Dataset records:
'''
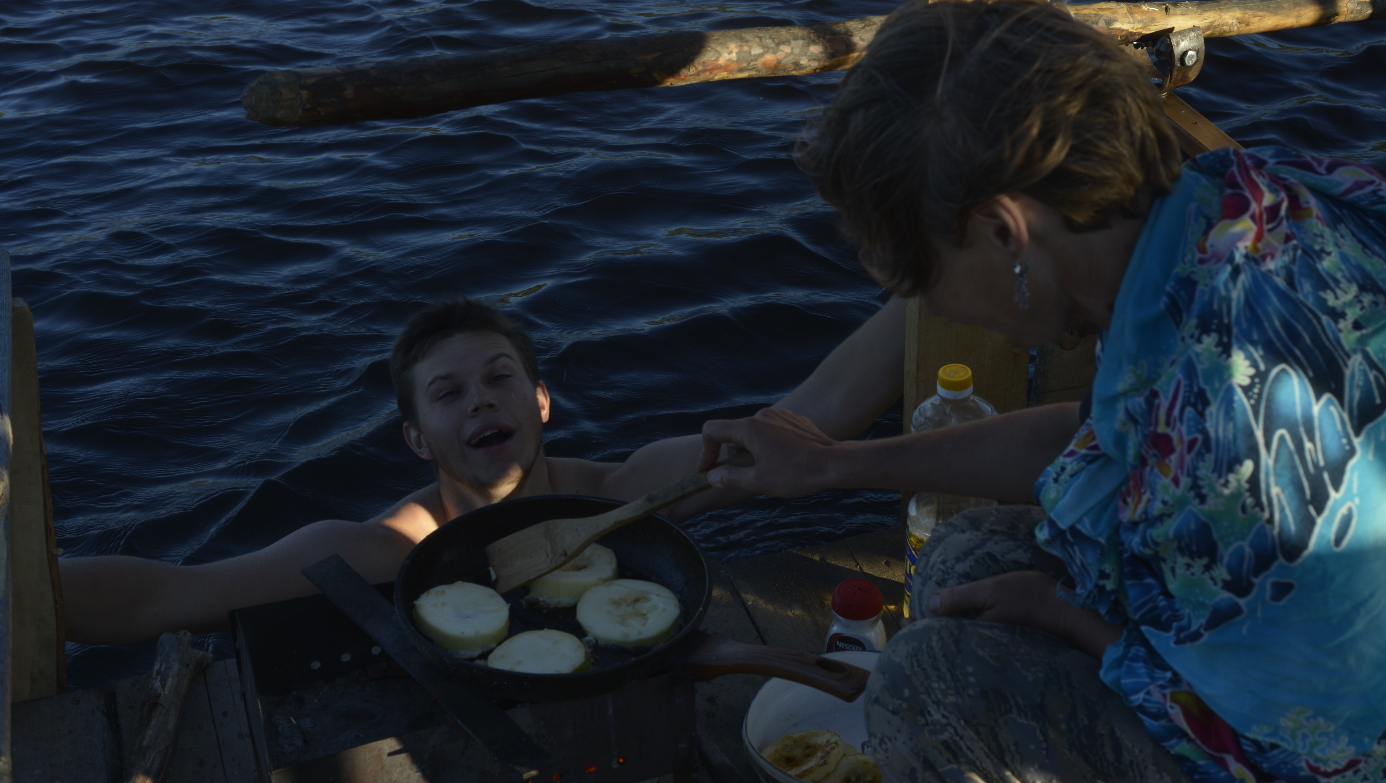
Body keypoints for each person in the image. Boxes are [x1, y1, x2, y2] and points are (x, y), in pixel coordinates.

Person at [700, 0, 1386, 783]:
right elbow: (1101, 440)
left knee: (920, 690)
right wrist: (834, 462)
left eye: (920, 276)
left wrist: (1069, 620)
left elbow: (1290, 748)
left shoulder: (1221, 405)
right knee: (963, 562)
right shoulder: (1226, 212)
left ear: (1005, 232)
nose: (932, 301)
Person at [62, 295, 905, 646]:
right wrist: (26, 588)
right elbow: (170, 593)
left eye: (500, 378)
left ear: (541, 403)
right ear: (417, 439)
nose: (479, 402)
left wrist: (930, 283)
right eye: (449, 393)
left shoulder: (617, 493)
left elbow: (813, 414)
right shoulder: (389, 547)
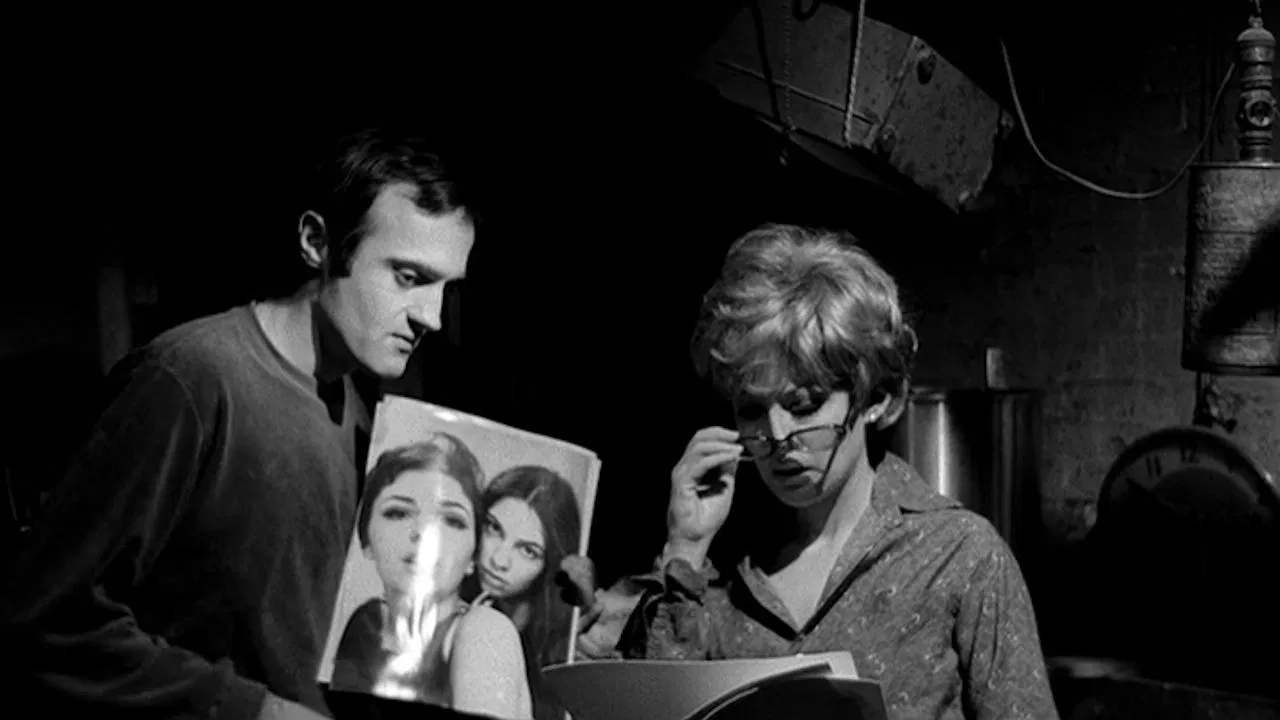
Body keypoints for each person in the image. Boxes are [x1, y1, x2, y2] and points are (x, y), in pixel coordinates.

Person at [0, 128, 478, 720]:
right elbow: (47, 616)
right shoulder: (191, 378)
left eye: (446, 287)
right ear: (316, 243)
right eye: (408, 277)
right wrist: (255, 709)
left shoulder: (357, 403)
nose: (432, 317)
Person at [565, 224, 1060, 720]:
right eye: (752, 410)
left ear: (876, 399)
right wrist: (685, 549)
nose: (778, 436)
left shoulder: (959, 555)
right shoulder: (718, 570)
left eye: (804, 406)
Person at [330, 436, 531, 719]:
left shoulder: (484, 632)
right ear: (365, 540)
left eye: (452, 520)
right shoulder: (365, 623)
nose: (424, 532)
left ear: (473, 557)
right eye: (398, 513)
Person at [468, 465, 582, 720]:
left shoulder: (560, 646)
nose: (499, 560)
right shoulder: (458, 602)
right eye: (494, 528)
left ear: (551, 565)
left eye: (528, 551)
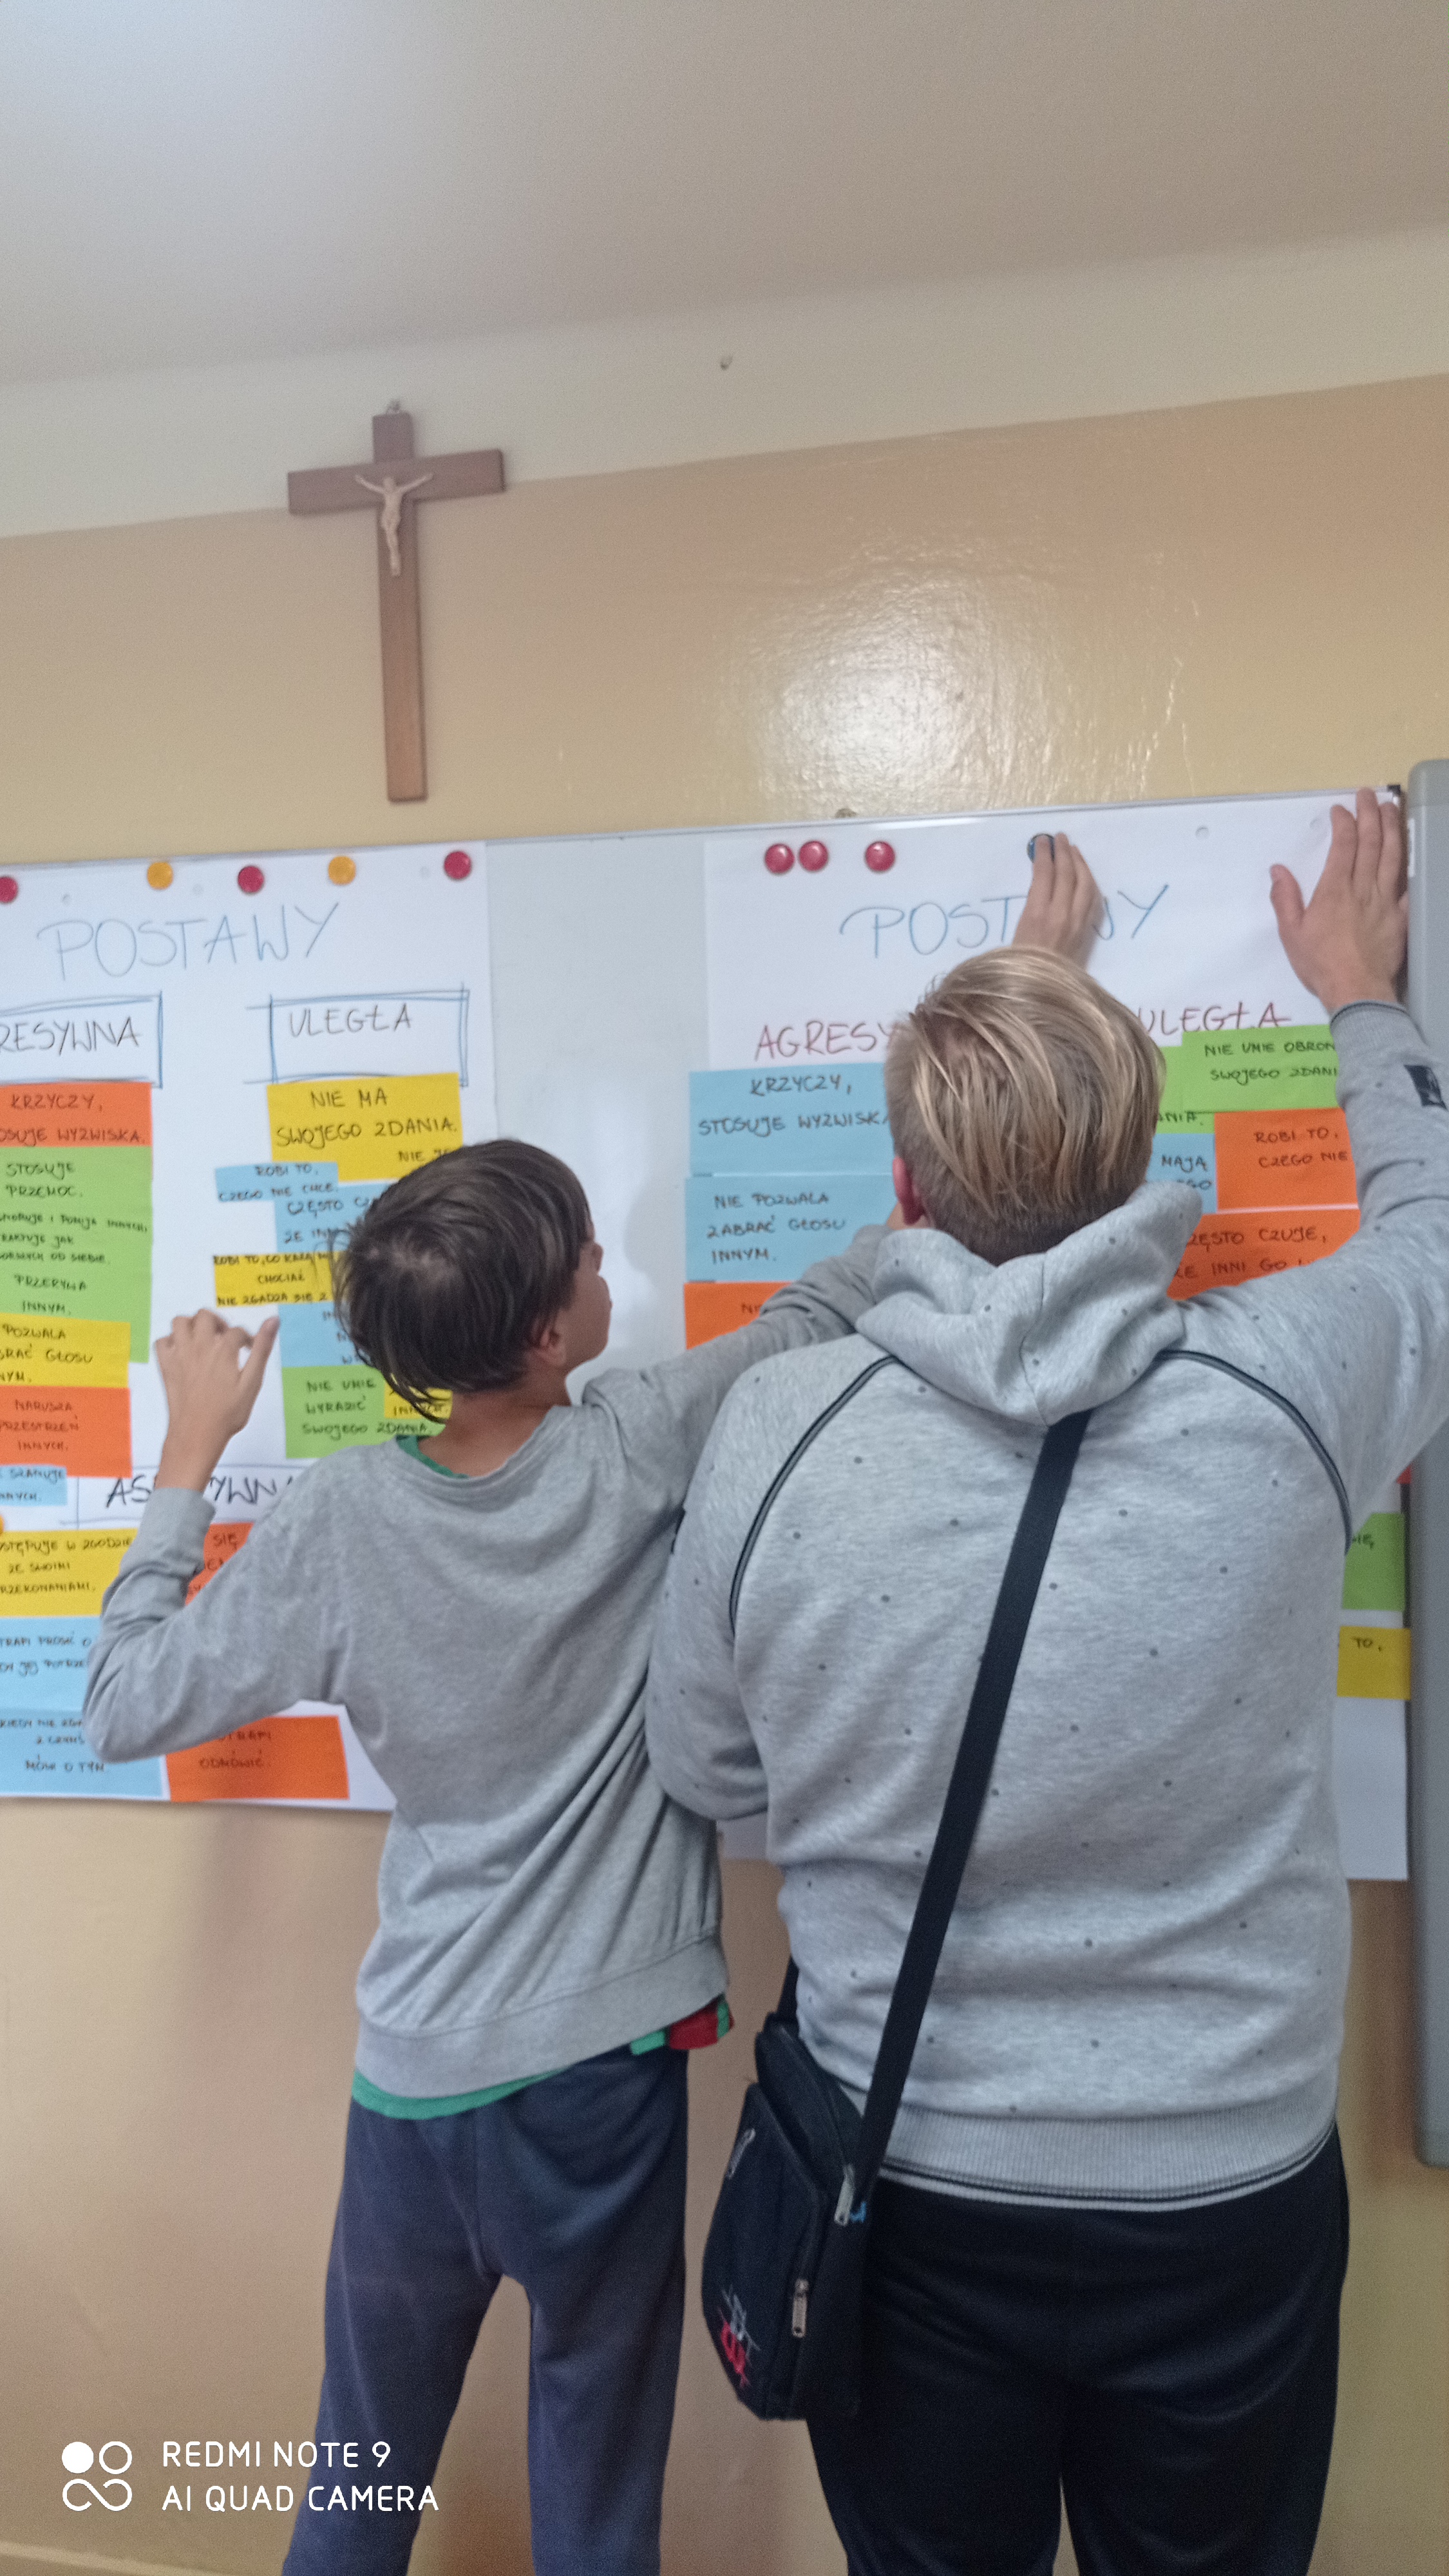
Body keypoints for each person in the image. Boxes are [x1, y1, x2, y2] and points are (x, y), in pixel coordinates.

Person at [645, 791, 1445, 2576]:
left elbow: (706, 1764)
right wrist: (1358, 997)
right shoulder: (1292, 1387)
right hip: (1223, 2191)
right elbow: (1437, 1231)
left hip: (904, 2190)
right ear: (1145, 1164)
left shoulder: (778, 1426)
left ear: (906, 1189)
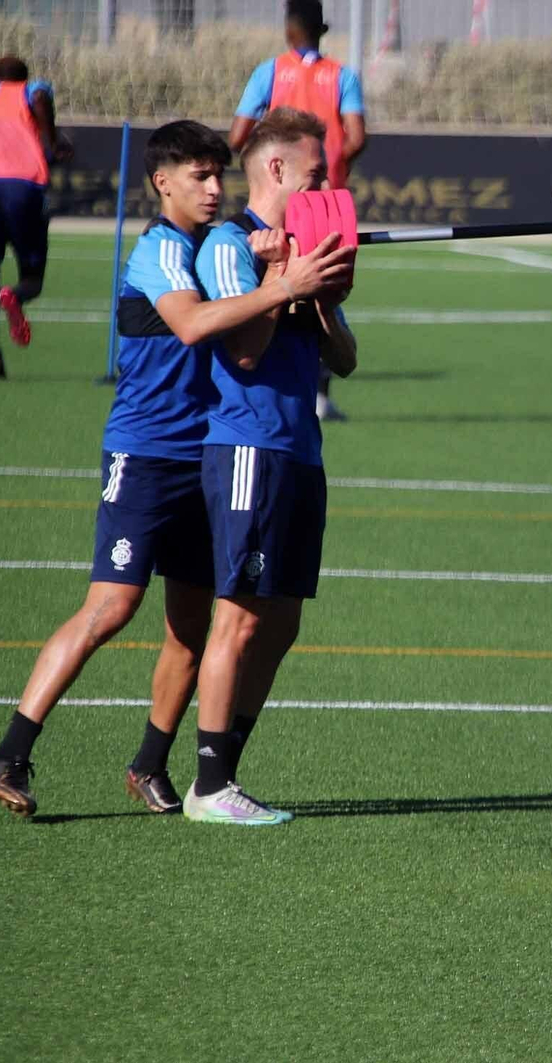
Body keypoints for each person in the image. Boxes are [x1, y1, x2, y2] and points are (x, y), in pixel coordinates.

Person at [0, 121, 351, 818]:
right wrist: (279, 276)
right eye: (199, 177)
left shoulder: (226, 246)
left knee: (191, 627)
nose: (215, 189)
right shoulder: (161, 251)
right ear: (163, 183)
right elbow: (194, 325)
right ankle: (11, 749)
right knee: (112, 605)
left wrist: (279, 268)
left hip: (207, 455)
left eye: (220, 175)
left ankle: (151, 763)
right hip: (148, 451)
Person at [185, 107, 357, 826]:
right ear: (278, 169)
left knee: (281, 620)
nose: (326, 183)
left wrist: (319, 295)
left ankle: (228, 768)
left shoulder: (305, 245)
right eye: (317, 172)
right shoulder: (228, 243)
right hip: (249, 445)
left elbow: (344, 360)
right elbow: (246, 349)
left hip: (299, 451)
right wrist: (284, 275)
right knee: (239, 617)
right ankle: (208, 785)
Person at [230, 0, 366, 423]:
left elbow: (238, 134)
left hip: (280, 198)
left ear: (289, 29)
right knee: (328, 292)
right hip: (328, 204)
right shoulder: (342, 75)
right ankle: (320, 393)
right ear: (322, 29)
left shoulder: (268, 72)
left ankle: (262, 376)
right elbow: (357, 137)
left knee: (270, 279)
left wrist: (265, 159)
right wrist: (333, 170)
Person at [0, 55, 70, 378]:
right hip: (25, 186)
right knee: (33, 277)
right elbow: (40, 98)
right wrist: (53, 142)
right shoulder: (32, 90)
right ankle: (17, 294)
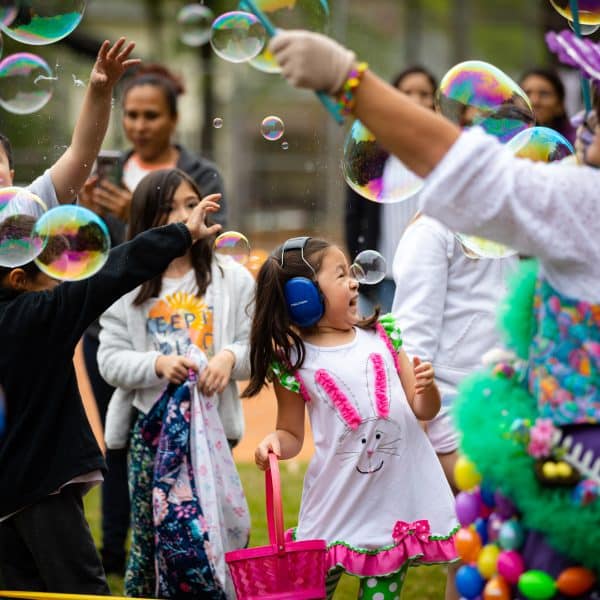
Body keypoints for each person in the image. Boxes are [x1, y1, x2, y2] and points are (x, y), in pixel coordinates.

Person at [266, 28, 600, 592]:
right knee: (485, 568)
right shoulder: (440, 233)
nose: (583, 125)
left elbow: (473, 176)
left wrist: (346, 77)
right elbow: (413, 342)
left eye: (594, 117)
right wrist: (443, 434)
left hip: (545, 439)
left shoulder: (576, 208)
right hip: (489, 424)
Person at [0, 169, 222, 591]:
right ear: (18, 280)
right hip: (43, 488)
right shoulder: (38, 315)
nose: (61, 279)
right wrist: (180, 234)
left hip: (6, 493)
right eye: (50, 271)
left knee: (19, 588)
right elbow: (113, 271)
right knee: (83, 590)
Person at [244, 237, 458, 600]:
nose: (355, 281)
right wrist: (274, 444)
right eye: (341, 274)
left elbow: (422, 409)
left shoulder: (384, 336)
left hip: (393, 510)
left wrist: (429, 388)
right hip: (334, 507)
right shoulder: (295, 361)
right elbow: (290, 433)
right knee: (310, 594)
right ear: (304, 296)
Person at [79, 63, 228, 576]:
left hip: (186, 327)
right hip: (121, 324)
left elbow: (197, 236)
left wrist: (128, 214)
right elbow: (88, 251)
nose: (139, 125)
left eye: (151, 115)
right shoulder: (107, 169)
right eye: (132, 115)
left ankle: (196, 555)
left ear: (172, 119)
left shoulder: (201, 174)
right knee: (117, 444)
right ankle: (116, 552)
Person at [97, 168, 253, 596]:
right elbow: (109, 361)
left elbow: (255, 348)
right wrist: (157, 364)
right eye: (168, 210)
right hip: (150, 435)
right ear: (145, 223)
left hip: (212, 432)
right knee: (151, 537)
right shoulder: (124, 287)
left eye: (190, 204)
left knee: (212, 532)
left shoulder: (232, 279)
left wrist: (227, 357)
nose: (185, 217)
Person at [392, 216, 517, 490]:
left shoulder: (510, 224)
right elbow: (411, 341)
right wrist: (418, 450)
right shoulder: (432, 231)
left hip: (508, 407)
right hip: (451, 417)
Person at [345, 66, 437, 315]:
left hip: (431, 274)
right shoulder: (371, 152)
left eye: (424, 93)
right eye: (406, 92)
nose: (416, 99)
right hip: (383, 275)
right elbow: (353, 215)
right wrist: (361, 264)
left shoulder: (442, 152)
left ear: (435, 100)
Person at [520, 67, 576, 144]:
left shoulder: (577, 144)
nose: (534, 101)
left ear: (560, 105)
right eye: (527, 93)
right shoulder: (503, 143)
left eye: (544, 94)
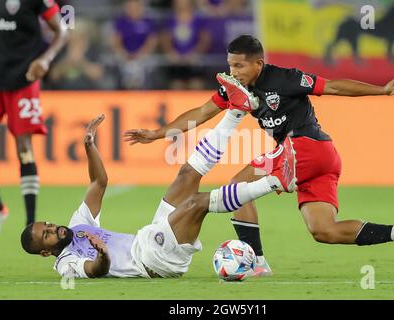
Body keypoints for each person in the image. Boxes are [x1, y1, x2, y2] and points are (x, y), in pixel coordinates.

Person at [126, 34, 394, 277]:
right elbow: (201, 112)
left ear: (259, 63)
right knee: (323, 230)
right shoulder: (235, 88)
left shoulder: (286, 78)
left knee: (237, 188)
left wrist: (382, 90)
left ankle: (256, 261)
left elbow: (334, 86)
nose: (233, 73)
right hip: (322, 159)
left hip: (304, 147)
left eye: (240, 66)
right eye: (230, 65)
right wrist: (158, 133)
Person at [19, 106, 296, 278]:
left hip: (150, 236)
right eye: (47, 234)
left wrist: (89, 147)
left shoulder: (79, 225)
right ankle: (275, 182)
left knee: (187, 174)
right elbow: (94, 271)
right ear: (45, 253)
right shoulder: (65, 263)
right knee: (197, 203)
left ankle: (236, 112)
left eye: (48, 224)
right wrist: (101, 254)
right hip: (154, 261)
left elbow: (98, 183)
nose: (54, 229)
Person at [0, 0, 68, 239]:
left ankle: (29, 225)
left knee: (24, 148)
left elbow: (61, 31)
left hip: (24, 79)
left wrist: (46, 59)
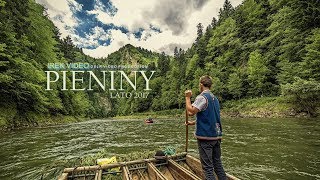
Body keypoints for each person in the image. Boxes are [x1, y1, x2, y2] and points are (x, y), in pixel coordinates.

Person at [185, 75, 226, 180]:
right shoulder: (215, 99)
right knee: (218, 165)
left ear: (201, 85)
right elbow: (210, 118)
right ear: (210, 85)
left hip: (206, 138)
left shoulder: (202, 97)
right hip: (216, 136)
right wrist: (193, 123)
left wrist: (187, 97)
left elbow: (190, 111)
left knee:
'''
-- INSTRUCTIONS TO FOLLOW --
Copy word for word the lines above, starting at the line containing "left eye: (528, 551)" and ending at the line containing "nose: (583, 125)", inclusive, with no pictures.

-- SOLUTION TO THIS TASK --
left eye: (528, 551)
Body keypoints for each person in the image. Boxes are [x1, y1, x2, y2] and points are (x, y), in pixel coordinates.

Person at [645, 791, 1445, 2576]:
left elbow: (706, 1764)
right wrist: (1358, 997)
right shoulder: (1292, 1387)
right hip: (1223, 2191)
right elbow: (1437, 1231)
left hip: (904, 2190)
right ear: (1145, 1164)
left shoulder: (778, 1426)
left ear: (906, 1189)
Body keypoints for each person in the image. Boxes are [x1, y1, x2, y2] and points are (x, y), in pixel coordinates.

Person at [0, 121, 351, 818]:
right wrist: (279, 276)
right eye: (199, 177)
left shoulder: (226, 246)
left knee: (191, 627)
nose: (215, 189)
right shoulder: (161, 251)
right ear: (163, 183)
right elbow: (194, 325)
right ankle: (11, 749)
right knee: (112, 605)
left wrist: (279, 268)
left hip: (207, 455)
left eye: (220, 175)
left ankle: (151, 763)
right hip: (148, 451)
Person at [185, 107, 357, 826]:
right ear: (278, 169)
left knee: (281, 620)
nose: (326, 183)
left wrist: (319, 295)
left ankle: (228, 768)
left shoulder: (305, 245)
right eye: (317, 172)
right shoulder: (228, 243)
right hip: (249, 445)
left elbow: (344, 360)
right elbow: (246, 349)
left hip: (299, 451)
right wrist: (284, 275)
right knee: (239, 617)
right ankle: (208, 785)
Person at [230, 0, 366, 423]:
left elbow: (238, 134)
left hip: (280, 198)
left ear: (289, 29)
right knee: (328, 292)
right hip: (328, 204)
right shoulder: (342, 75)
right ankle: (320, 393)
right ear: (322, 29)
left shoulder: (268, 72)
left ankle: (262, 376)
right elbow: (357, 137)
left knee: (270, 279)
left wrist: (265, 159)
right wrist: (333, 170)
Person at [0, 55, 70, 378]:
right hip: (25, 186)
right knee: (33, 277)
right elbow: (40, 98)
right wrist: (53, 142)
right shoulder: (32, 90)
right ankle: (17, 294)
Body keypoints for each person in the image. Boxes are [x1, y1, x2, y2] and points are (x, y), in pixel coordinates.

Person at [266, 28, 600, 592]:
right knee: (485, 568)
right shoulder: (440, 233)
nose: (583, 125)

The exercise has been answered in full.